Program strategis swasembada pangan yang menjadi andalan Presiden Prabowo Subianto diduga kuat sedang ‘digerogoti’ oleh praktik lancung di Sulawesi Tenggara (Sultra). Muncul dugaan adanya permainan harga gabah oleh oknum pengumpul atau pemilik gudang yang membeli hasil panen petani jauh di bawah Harga Pembelian Pemerintah (HPP), namun menjualnya kembali ke Perum Bulog dengan harga penuh.
Praktik culas ini tidak hanya membuat petani menjerit karena kehilangan potensi pendapatan, tetapi juga berpotensi merugikan keuangan negara. Selisih harga yang seharusnya menjadi hak petani diduga masuk ke kantong para tengkulak yang bermitra dengan Bulog.
Modus operandi yang tercium adalah para oknum, baik pengumpul maupun pemilik penggilingan, membeli Gabah Kering Panen (GKP) dari petani dengan harga murah, di bawah HPP yang ditetapkan pemerintah sebesar Rp 6.500 per kilogram.
Setelah gabah terkumpul dalam jumlah besar, mereka kemudian menyetorkannya ke Bulog melalui program penyerapan gabah pemerintah. Ironisnya, mereka menjualnya dengan harga sesuai HPP Rp 6.500/kg, dan diduga kuat menggunakan nama kelompok tani fiktif atau memanipulasi data kelompok tani yang ada untuk memuluskan aksinya.
”Ini adalah permainan yang sangat merugikan. Petani yang seharusnya sejahtera karena HPP yang tinggi justru tidak merasakan manfaatnya. Di sisi lain, uang negara yang dialokasikan untuk menstabilkan harga dan menyejahterakan petani justru dinikmati oleh para mafia gabah,” tegas Ketua Poros Pejuang Penegakkan Hukum (P3H), Firman, SH, dalam keterangannya kepada media.

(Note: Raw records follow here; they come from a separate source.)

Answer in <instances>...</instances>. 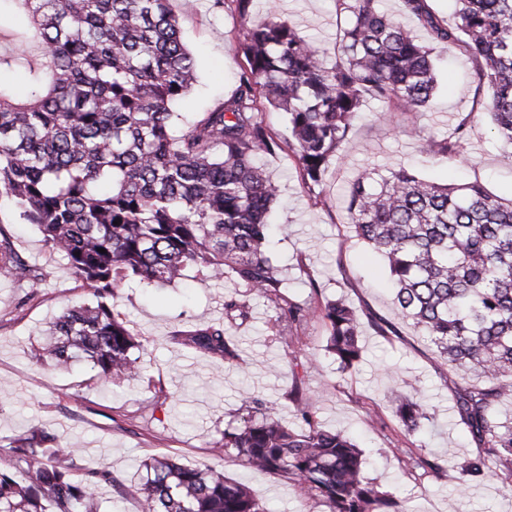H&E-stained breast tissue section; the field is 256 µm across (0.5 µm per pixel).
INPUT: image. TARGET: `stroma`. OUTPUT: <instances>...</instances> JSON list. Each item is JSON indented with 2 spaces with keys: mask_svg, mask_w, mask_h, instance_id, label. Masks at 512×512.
Instances as JSON below:
<instances>
[{
  "mask_svg": "<svg viewBox=\"0 0 512 512\" xmlns=\"http://www.w3.org/2000/svg\"><path fill=\"white\" fill-rule=\"evenodd\" d=\"M171 6L197 64L196 84L175 107L188 122L234 91L242 61L238 44L248 22L214 0H171ZM272 7L318 45L338 43L347 24L334 0H255L251 20H262ZM435 55L439 86L422 111H390L366 100L319 186L305 183L291 148L263 158L279 187L269 214L274 232L268 251L288 294L314 306L343 299L360 315L376 313L395 322L396 335L383 338L365 328L361 360L340 373L325 349L328 331L321 319L309 322L300 339L275 335L273 308L251 293L246 319L232 329L238 358L226 365L171 339L176 330L223 319L224 293L233 287L231 280L216 281L192 268L180 285L126 288L112 300L114 313L142 343L138 377L108 386L83 363L53 370L34 358L42 331L53 317L92 303L93 296L61 257L45 251L38 229L15 223L10 204L0 199V227L11 234L18 255L43 273L32 289L0 274V443L36 428L76 443L78 466L111 476L101 487V512H139L129 489L140 478L139 462L155 455L187 465L214 464L247 484L269 512H325L286 478L249 469L233 456H211L227 424L245 416V393L276 405L284 424L298 426L288 398L298 380L318 398L320 428L349 436L363 452L365 477L384 485L407 512H512V483L493 479L457 487V467L478 445L455 418L448 364L411 325L398 321L384 263L355 236L347 213L348 184L373 169L404 167L438 184L476 183L512 197V169L500 162L502 145L490 131L487 94L478 90L470 60L455 49L439 48ZM464 117L472 125L466 161L421 165L422 138L445 137ZM313 281L319 293H312ZM415 384L425 391L432 421L424 432L408 436L390 398ZM377 415L383 425L374 423ZM412 452L440 458L442 472L412 469Z\"/></svg>",
  "mask_w": 512,
  "mask_h": 512,
  "instance_id": "1",
  "label": "stroma"
}]
</instances>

Firman mengungkapkan bahwa skema ini menciptakan kerugian ganda. Petani kehilangan keuntungan, dan negara dirugikan karena subsidi harga tidak tepat sasaran.

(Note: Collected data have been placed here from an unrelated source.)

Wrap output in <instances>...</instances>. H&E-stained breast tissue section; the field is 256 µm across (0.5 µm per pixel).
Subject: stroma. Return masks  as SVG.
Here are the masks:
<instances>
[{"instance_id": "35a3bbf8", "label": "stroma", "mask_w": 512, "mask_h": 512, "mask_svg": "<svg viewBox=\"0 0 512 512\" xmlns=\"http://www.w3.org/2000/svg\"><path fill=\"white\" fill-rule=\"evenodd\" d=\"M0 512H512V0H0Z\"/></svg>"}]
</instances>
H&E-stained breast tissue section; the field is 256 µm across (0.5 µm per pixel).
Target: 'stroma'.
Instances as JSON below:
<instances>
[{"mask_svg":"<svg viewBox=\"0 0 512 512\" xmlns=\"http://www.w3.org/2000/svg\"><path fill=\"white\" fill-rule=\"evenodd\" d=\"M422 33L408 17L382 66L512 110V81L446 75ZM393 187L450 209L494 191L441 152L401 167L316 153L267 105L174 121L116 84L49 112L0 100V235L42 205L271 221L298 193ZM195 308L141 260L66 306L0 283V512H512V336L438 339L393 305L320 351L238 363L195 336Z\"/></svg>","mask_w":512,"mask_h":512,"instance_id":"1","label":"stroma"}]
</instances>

Melihat kondisi ini, Firman mendesak Kepala Perum Bulog Kanwil Sultra untuk tidak tinggal diam. Ia menuntut tindakan tegas tanpa pandang bulu terhadap para mitra Bulog yang terbukti melakukan praktik kotor tersebut.

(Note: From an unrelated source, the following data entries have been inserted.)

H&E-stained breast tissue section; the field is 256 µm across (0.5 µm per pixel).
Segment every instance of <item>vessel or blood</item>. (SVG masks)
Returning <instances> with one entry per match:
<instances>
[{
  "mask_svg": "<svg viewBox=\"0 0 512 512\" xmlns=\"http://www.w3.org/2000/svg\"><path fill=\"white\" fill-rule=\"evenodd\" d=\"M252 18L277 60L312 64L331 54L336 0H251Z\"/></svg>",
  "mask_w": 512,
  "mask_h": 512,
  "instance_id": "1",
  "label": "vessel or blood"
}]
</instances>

”Kami meminta Ketua Bulog Sultra untuk bersikap tegas! Berikan sanksi berat kepada pemilik gudang atau penggilingan yang terlibat. Jangan hanya di-blacklist, tapi putus kemitraan secara permanen dan dorong pencabutan izin operasional mereka,” serunya.
Menurutnya, ketegasan ini penting untuk memberikan efek jera dan menyelamatkan program swasembada pangan yang menjadi pertaruhan nama baik pemerintah pusat di daerah. Jika dibiarkan, cita-cita kedaulatan pangan nasional hanya akan menjadi angan-angan yang dimanfaatkan oleh segelintir pihak untuk memperkaya diri. Hingga berita ini diturunkan, pihak Perum Bulog Kanwil Sultra masih diupayakan untuk dimintai konfirmasi.